Please render the listing below as a two-column CSV with the headers field and value. Give one row for each labeled line in the listing, put each entry in double quotes with line breaks changed to spaces, and leave out the pictures.

#### Data for this task

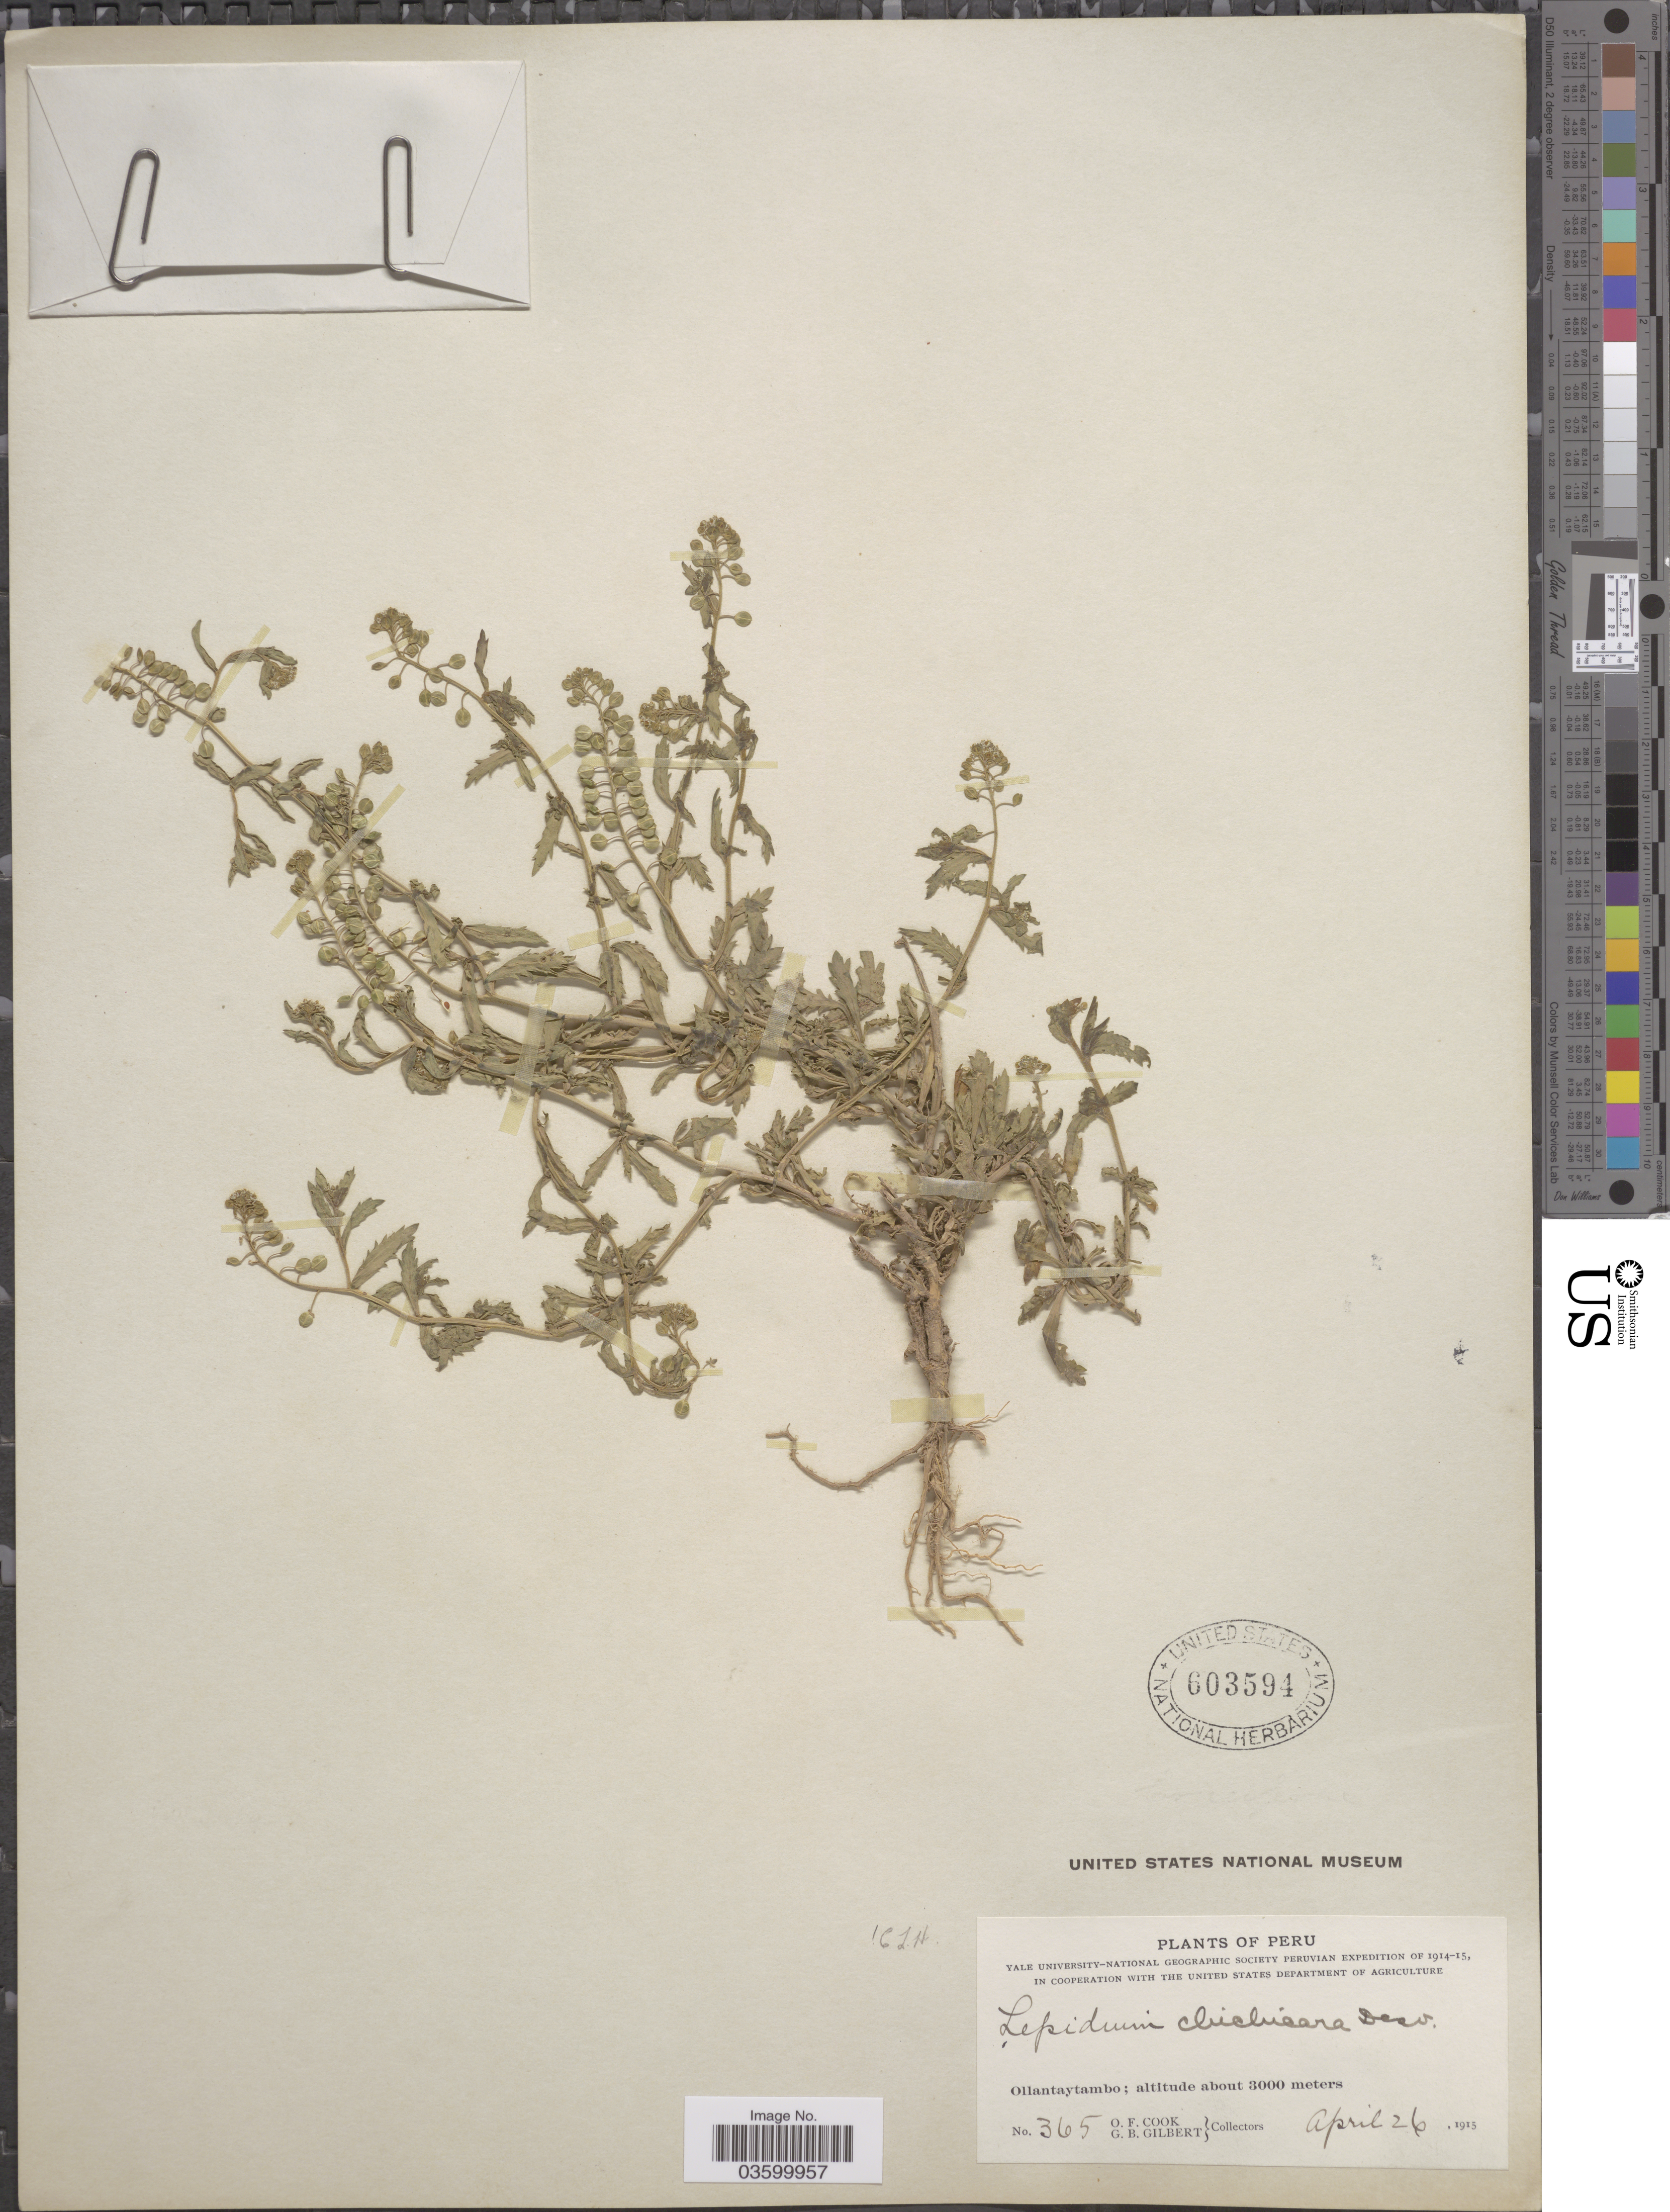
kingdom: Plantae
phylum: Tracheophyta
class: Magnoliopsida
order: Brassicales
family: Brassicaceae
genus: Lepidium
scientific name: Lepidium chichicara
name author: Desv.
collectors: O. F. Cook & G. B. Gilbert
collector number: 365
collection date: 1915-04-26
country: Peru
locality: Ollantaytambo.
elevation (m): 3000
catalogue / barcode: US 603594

########

### Task solution
field,value
"kingdom:","Plantae"
"phylum:","Tracheophyta"
"class:","Magnoliopsida"
"order:","Brassicales"
"family:","Brassicaceae"
"genus:","Lepidium"
"scientific name:","Lepidium chichicara"
"name author:","Desv."
"collectors:","O. F. Cook & G. B. Gilbert"
"collector number:","365"
"collection date:","1915-04-26"
"country:","Peru"
"locality:","Ollantaytambo."
"elevation (m):","3000"
"catalogue / barcode:","US 603594"